While I was wrapping up that article, a new textbook came to my attention: Law As Data, a compilation of essays edited by Michael Livermore and Daniel Rockmore that looks at various application of data analysis in law. I haven’t read the entire tract, but the introduction explaining the philosophy that underlies the treatise troubled me; it is probably the most visible work yet that posits that law is nothing more than a set of of formal rules and logic that is essentially a “problem” that AI could theoretically “solve” using computation (as with checkers), or, at least, something on which machines will soon be able to “outperform” humans (as in Chess and Go). But there are many moral and philosophical objections with this view of what law is. My next substantive post will more deeply explore those issues.
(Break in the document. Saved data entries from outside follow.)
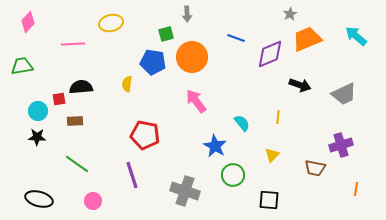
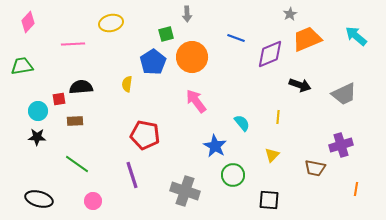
blue pentagon: rotated 30 degrees clockwise
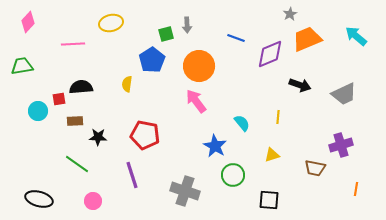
gray arrow: moved 11 px down
orange circle: moved 7 px right, 9 px down
blue pentagon: moved 1 px left, 2 px up
black star: moved 61 px right
yellow triangle: rotated 28 degrees clockwise
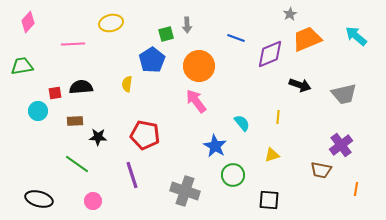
gray trapezoid: rotated 12 degrees clockwise
red square: moved 4 px left, 6 px up
purple cross: rotated 20 degrees counterclockwise
brown trapezoid: moved 6 px right, 2 px down
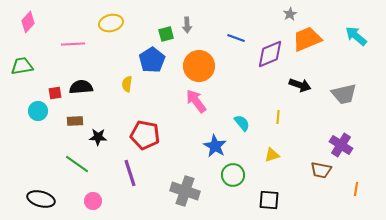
purple cross: rotated 20 degrees counterclockwise
purple line: moved 2 px left, 2 px up
black ellipse: moved 2 px right
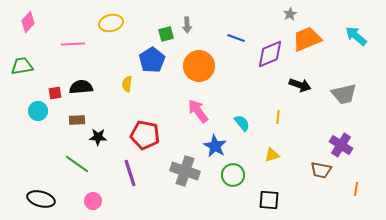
pink arrow: moved 2 px right, 10 px down
brown rectangle: moved 2 px right, 1 px up
gray cross: moved 20 px up
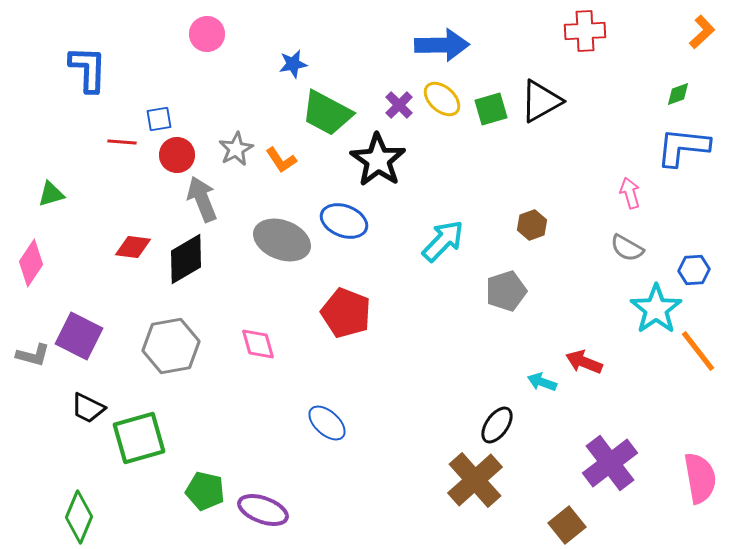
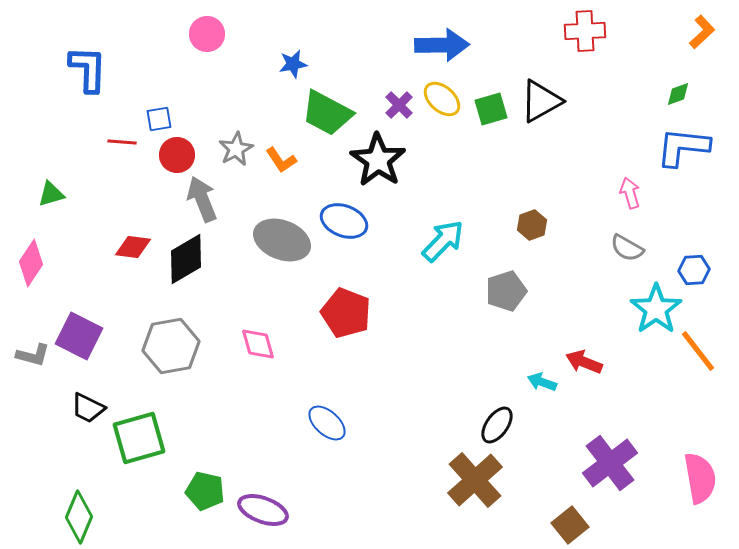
brown square at (567, 525): moved 3 px right
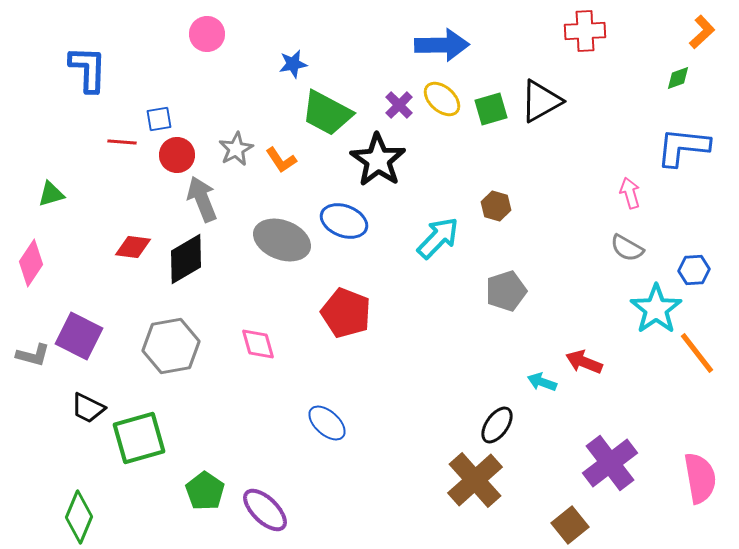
green diamond at (678, 94): moved 16 px up
brown hexagon at (532, 225): moved 36 px left, 19 px up; rotated 24 degrees counterclockwise
cyan arrow at (443, 241): moved 5 px left, 3 px up
orange line at (698, 351): moved 1 px left, 2 px down
green pentagon at (205, 491): rotated 21 degrees clockwise
purple ellipse at (263, 510): moved 2 px right; rotated 24 degrees clockwise
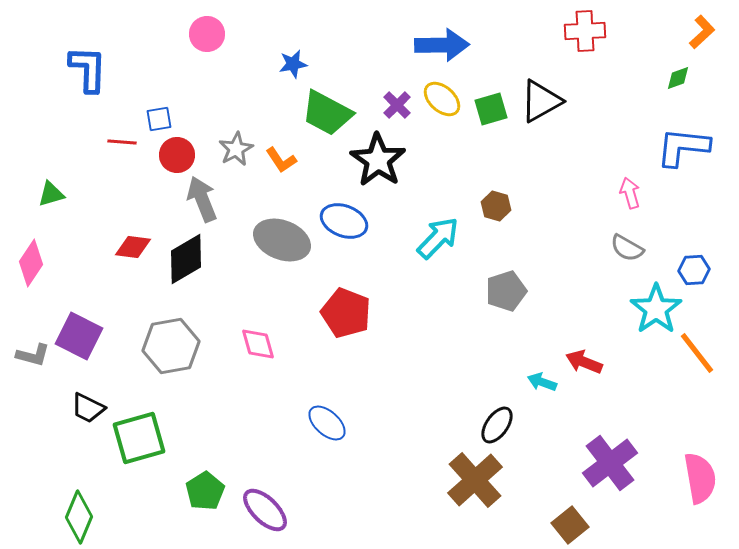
purple cross at (399, 105): moved 2 px left
green pentagon at (205, 491): rotated 6 degrees clockwise
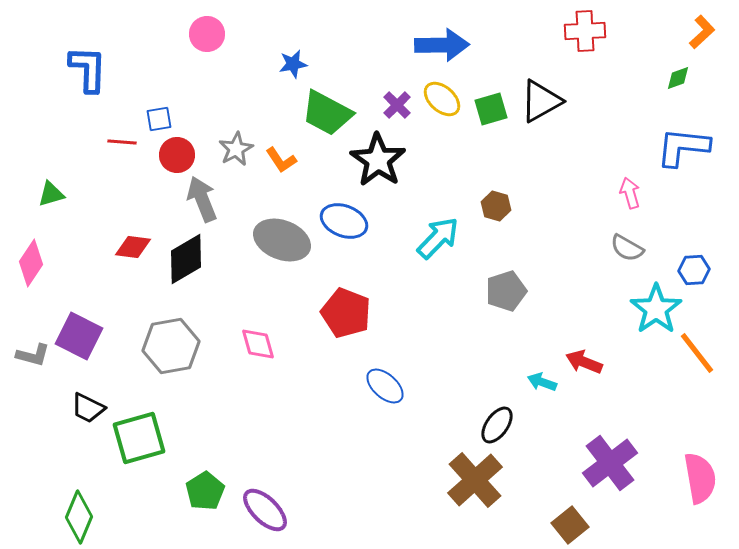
blue ellipse at (327, 423): moved 58 px right, 37 px up
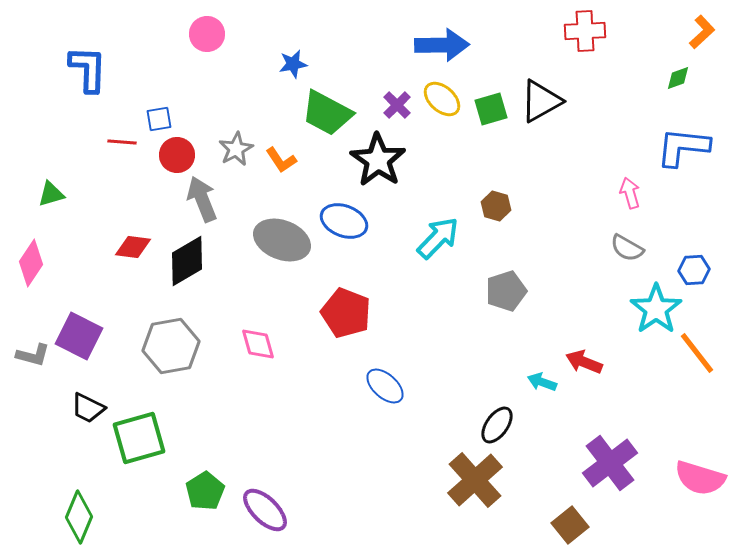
black diamond at (186, 259): moved 1 px right, 2 px down
pink semicircle at (700, 478): rotated 117 degrees clockwise
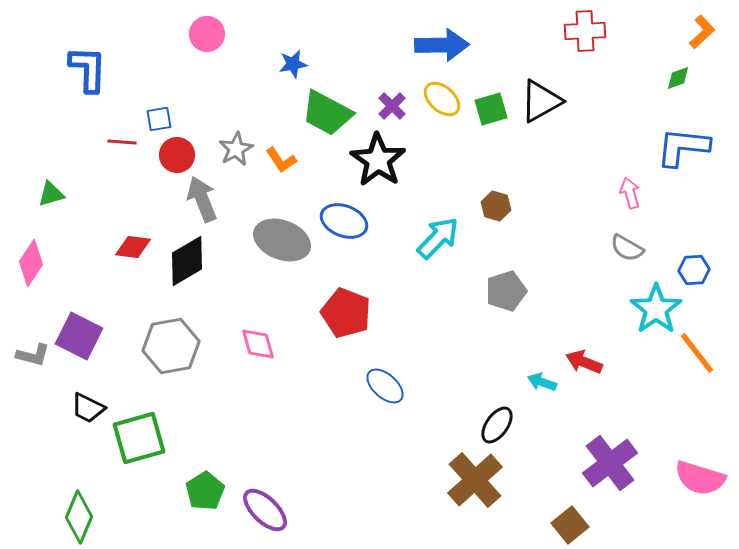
purple cross at (397, 105): moved 5 px left, 1 px down
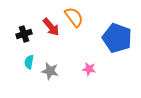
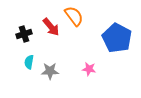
orange semicircle: moved 1 px up
blue pentagon: rotated 8 degrees clockwise
gray star: rotated 12 degrees counterclockwise
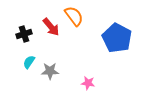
cyan semicircle: rotated 24 degrees clockwise
pink star: moved 1 px left, 14 px down
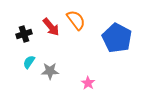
orange semicircle: moved 2 px right, 4 px down
pink star: rotated 24 degrees clockwise
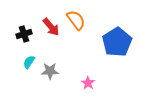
blue pentagon: moved 4 px down; rotated 12 degrees clockwise
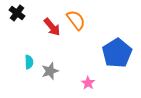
red arrow: moved 1 px right
black cross: moved 7 px left, 21 px up; rotated 35 degrees counterclockwise
blue pentagon: moved 11 px down
cyan semicircle: rotated 144 degrees clockwise
gray star: rotated 18 degrees counterclockwise
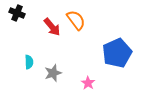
black cross: rotated 14 degrees counterclockwise
blue pentagon: rotated 8 degrees clockwise
gray star: moved 3 px right, 2 px down
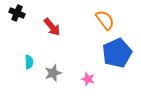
orange semicircle: moved 29 px right
pink star: moved 4 px up; rotated 16 degrees counterclockwise
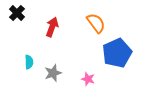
black cross: rotated 21 degrees clockwise
orange semicircle: moved 9 px left, 3 px down
red arrow: rotated 120 degrees counterclockwise
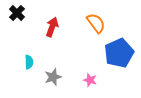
blue pentagon: moved 2 px right
gray star: moved 4 px down
pink star: moved 2 px right, 1 px down
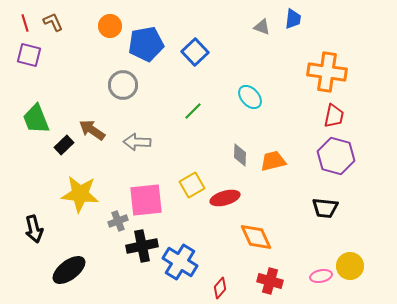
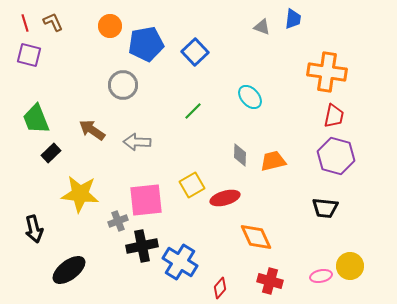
black rectangle: moved 13 px left, 8 px down
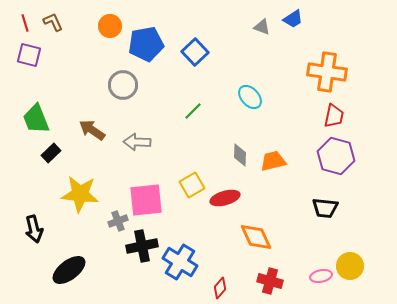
blue trapezoid: rotated 50 degrees clockwise
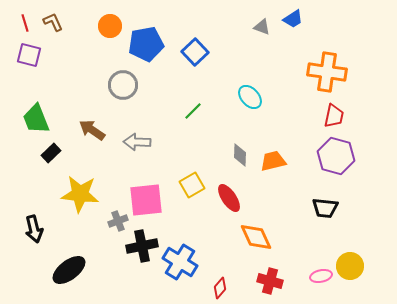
red ellipse: moved 4 px right; rotated 72 degrees clockwise
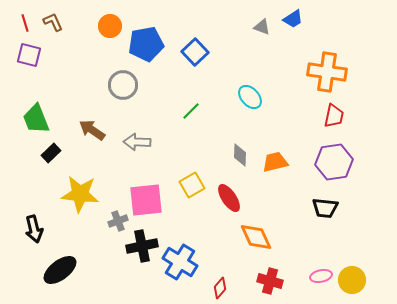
green line: moved 2 px left
purple hexagon: moved 2 px left, 6 px down; rotated 24 degrees counterclockwise
orange trapezoid: moved 2 px right, 1 px down
yellow circle: moved 2 px right, 14 px down
black ellipse: moved 9 px left
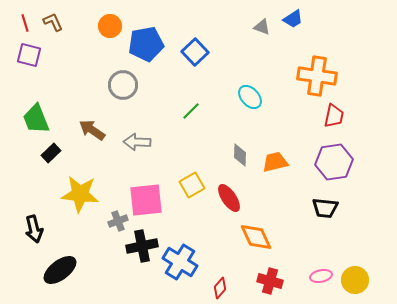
orange cross: moved 10 px left, 4 px down
yellow circle: moved 3 px right
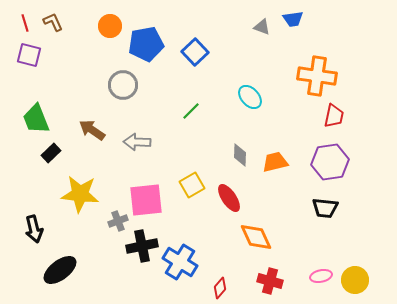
blue trapezoid: rotated 25 degrees clockwise
purple hexagon: moved 4 px left
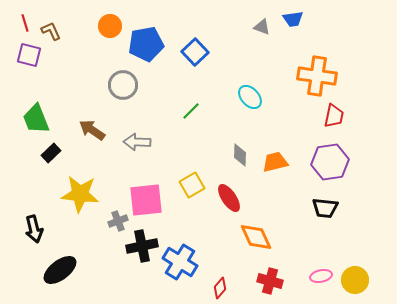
brown L-shape: moved 2 px left, 9 px down
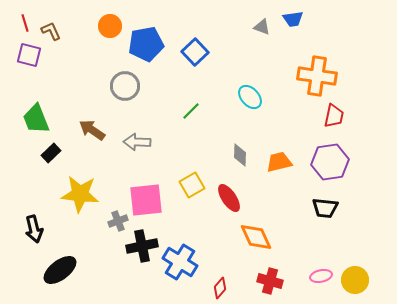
gray circle: moved 2 px right, 1 px down
orange trapezoid: moved 4 px right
In the meantime, the most significant AI-related legislation from the past few months was the enactment of a California law restricting the use of deepfakes in political messaging in the run-up to elections. I made appearances speaking about the bill on KPCC’s Airtalk both before and after it was enacted, appearing first alongside Eugene Volokh and then alongside Erwin Chemerinsky. Short version of my take: the new law might have some deterrent effect in the context of California state and local elections, but I think that the social media platforms on which deepfakes can be distributed are better-positioned to “regulate” the spread of deepfakes than individual state or even national governments are. The question is whether they will do so.